» Exercise details
In the forum thread on paint coverage, what did the color-matched Celadon Green paint cost per gallon?
━━ Excerpt to read
Benjamin Moore Traditional yellow over some Baby Blue color in one coat perfect coverage, better than aura. I had the benny moore color matched to a different brand where I didn't spend more than $21/gallon. 

Celadon Green {which is a light yellowy green color} took two passes over grey walls, and that paint was again color matched at $26/gallon. 

I've done many many many yellows. The only time I ever had a potential issue was after stripping wallpaper on a 100 year old home and skim coating the old bare plaster walls - I used some Insl-X interior oil primer that was tinted yellow and two coats of California Freshcoat. Had I not tinted the primer - the two coats wouldn't have been 100%. 

The problem with yellows are not the ability to cover, the problem with yellows is trying to cover them with another color - that's where you have real problems. Helping a friend on her project, used Aura tinted to their 'Rhubarb' color going over existing yellow walls. Two coats didn't come close to covering. Then we heard the whole gamut from....Rhubarb, although a benny moore color - isn't an Aura specific color....to, you need to use the correct color foundation - huh? I though 2 coat coverage all the time? And the excuses went on and on.


----------



## ROOMINADAY (Mar 20, 2009)

We just use Aura 85% of the time, the other 15% now is Regal - Painted a Deep Red in Regal yesterday - 2 coats, I though for sure at least 3 and would not charge for the 3rd coat anyway. Ben is dead to me - poor coverage imo, blocks bad, Ecospec WB hides better, more solids too.

I agree with Aaron - add a statement in your quotes that states Red's, Orange and Yellows may be subject to additional charges do to product coverage. I think I too...will along with a pet clause!

Use BM colour foundation for yellow if needed


----------



## DeanV (Apr 18, 2007)

I do not recall having problems painting over yellow before.


----------



## kingsebi (Jan 27, 2009)

*Learning process*

The more you do this, the more you will figure out what covers and what doesn't. When you are dealing with crazy colors - red, orange, dark blue, dark green, gold, etc. use good paint! I'm partial to Eco Spec. Hope for 2 coats, but know that it sometimes will take three.

When in doubt, be up front with you customers. Let them know, " I think this will cover in 2, but it may take three. Depends on the color. Price it for two coats. If it doesn't quite make it, let them decide if they want another coat. Then give them a deal. But they still have to pay for the additional paint and labor. That stuff isn't free.

Most customers understand. Very seldom does it become an issue. You'll be fine.


----------



## ROOMINADAY (Mar 20, 2009)
━━━━
━━ Data lines
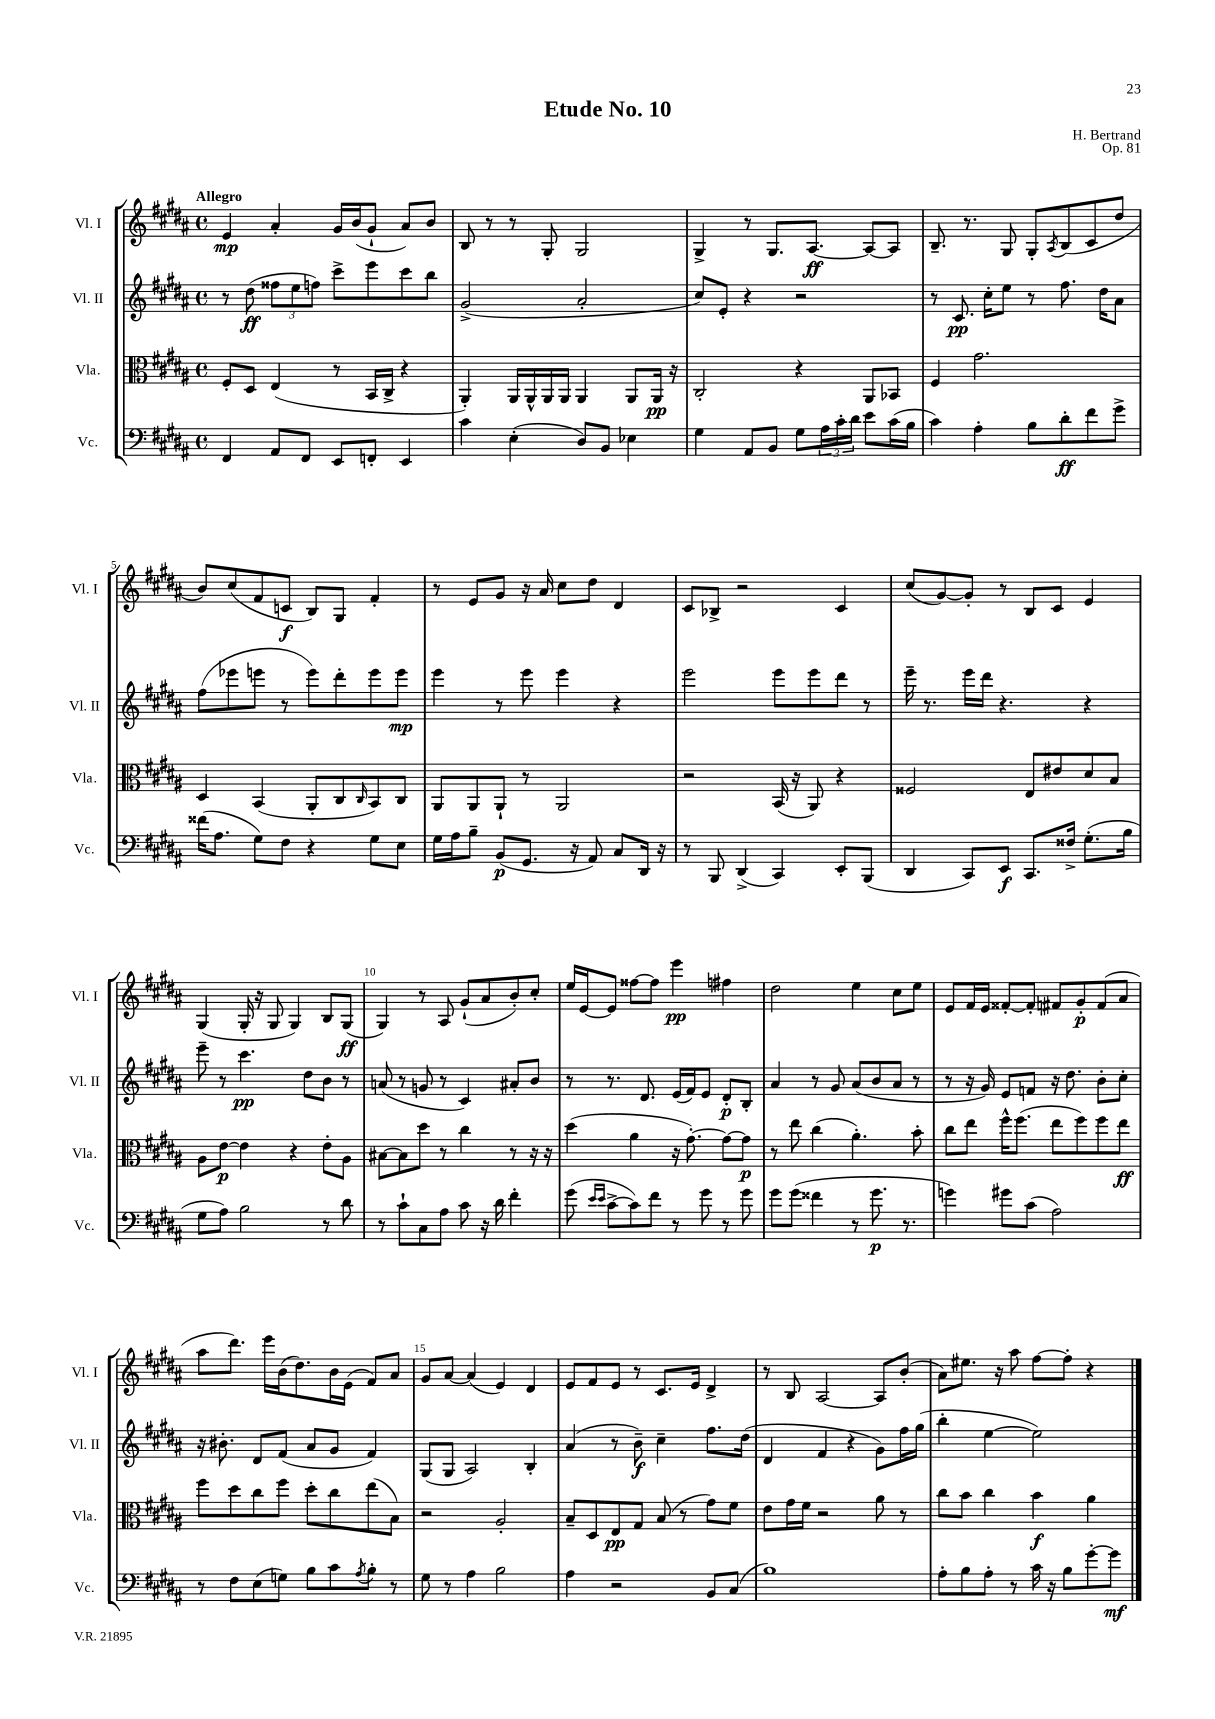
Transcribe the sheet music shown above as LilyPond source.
━━━━
» Reply
$26 per gallon.